↓

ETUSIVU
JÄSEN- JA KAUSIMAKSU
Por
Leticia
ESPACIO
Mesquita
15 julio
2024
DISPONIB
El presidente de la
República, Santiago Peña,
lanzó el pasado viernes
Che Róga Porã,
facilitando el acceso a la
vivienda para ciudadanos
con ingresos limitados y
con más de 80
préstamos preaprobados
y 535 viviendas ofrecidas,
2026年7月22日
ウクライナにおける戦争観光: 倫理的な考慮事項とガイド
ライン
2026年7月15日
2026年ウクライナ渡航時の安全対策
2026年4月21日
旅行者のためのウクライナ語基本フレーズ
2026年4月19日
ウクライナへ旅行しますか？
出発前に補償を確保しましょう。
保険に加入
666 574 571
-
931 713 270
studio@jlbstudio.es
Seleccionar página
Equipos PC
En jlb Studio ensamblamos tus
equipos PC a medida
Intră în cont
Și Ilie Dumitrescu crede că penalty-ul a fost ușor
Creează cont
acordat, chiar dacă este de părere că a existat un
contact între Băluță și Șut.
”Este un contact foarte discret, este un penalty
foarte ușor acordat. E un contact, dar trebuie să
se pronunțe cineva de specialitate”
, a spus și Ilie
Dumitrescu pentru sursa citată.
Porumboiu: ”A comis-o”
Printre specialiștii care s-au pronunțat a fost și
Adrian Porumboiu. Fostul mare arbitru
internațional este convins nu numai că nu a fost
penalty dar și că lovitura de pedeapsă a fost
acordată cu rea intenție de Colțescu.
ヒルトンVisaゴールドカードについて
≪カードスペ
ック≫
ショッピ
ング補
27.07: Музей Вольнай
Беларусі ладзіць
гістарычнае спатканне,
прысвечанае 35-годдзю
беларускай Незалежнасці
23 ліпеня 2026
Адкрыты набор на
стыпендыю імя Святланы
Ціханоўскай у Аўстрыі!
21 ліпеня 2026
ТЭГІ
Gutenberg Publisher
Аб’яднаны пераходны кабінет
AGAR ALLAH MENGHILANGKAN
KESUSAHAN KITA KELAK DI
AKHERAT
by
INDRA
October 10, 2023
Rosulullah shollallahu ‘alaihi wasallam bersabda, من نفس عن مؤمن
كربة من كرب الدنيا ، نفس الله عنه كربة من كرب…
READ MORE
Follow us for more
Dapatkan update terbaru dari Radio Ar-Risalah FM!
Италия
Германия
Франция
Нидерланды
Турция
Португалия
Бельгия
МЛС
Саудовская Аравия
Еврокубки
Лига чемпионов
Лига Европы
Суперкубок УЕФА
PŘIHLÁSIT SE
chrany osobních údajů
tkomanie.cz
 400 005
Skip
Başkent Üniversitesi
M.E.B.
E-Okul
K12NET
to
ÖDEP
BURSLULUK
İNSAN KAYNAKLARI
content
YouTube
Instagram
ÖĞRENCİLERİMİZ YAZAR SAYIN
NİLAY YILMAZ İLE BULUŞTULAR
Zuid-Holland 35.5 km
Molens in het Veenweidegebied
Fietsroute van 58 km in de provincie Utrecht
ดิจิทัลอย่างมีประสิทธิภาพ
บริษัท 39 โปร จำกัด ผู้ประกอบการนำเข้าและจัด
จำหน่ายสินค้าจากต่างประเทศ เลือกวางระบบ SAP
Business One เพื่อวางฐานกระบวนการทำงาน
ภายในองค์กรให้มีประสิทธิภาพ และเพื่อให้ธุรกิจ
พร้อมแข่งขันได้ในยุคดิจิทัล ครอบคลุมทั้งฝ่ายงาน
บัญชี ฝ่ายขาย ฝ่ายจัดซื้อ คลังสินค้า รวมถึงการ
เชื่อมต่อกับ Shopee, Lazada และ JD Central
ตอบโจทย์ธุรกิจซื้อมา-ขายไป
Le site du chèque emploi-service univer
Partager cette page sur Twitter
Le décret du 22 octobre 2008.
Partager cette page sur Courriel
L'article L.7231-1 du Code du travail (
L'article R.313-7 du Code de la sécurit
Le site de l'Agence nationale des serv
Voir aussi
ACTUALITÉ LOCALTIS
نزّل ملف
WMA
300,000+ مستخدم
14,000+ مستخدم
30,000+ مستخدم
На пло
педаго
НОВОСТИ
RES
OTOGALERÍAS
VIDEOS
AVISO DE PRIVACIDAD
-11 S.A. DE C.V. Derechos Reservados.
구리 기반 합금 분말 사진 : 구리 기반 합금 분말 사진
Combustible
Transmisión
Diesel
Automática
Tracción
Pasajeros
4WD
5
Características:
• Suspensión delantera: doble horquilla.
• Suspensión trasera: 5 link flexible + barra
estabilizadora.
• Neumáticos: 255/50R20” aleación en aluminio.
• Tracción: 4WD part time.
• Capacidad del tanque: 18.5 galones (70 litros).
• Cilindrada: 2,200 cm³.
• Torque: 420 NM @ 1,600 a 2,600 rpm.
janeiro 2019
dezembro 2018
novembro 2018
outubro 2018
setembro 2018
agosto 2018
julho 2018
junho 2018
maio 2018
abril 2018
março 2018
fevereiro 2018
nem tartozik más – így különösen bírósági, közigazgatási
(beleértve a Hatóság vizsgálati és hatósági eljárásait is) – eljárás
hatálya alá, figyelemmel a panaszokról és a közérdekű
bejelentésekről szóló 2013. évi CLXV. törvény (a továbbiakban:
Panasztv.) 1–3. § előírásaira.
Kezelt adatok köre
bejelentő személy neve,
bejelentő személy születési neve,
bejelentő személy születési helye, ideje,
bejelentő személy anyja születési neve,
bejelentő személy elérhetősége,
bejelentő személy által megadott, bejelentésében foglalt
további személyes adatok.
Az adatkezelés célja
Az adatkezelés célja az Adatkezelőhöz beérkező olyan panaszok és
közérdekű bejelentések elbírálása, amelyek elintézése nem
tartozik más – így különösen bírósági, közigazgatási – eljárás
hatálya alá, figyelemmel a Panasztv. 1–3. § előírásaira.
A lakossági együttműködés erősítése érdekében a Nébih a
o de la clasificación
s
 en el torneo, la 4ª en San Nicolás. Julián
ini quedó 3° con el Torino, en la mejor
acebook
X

↑

- _Task item_: Go through the records above and copy each line where "Code" is found.

- _Task answer_:
L'article L.7231-1 du Code du travail (
L'article R.313-7 du Code de la sécurit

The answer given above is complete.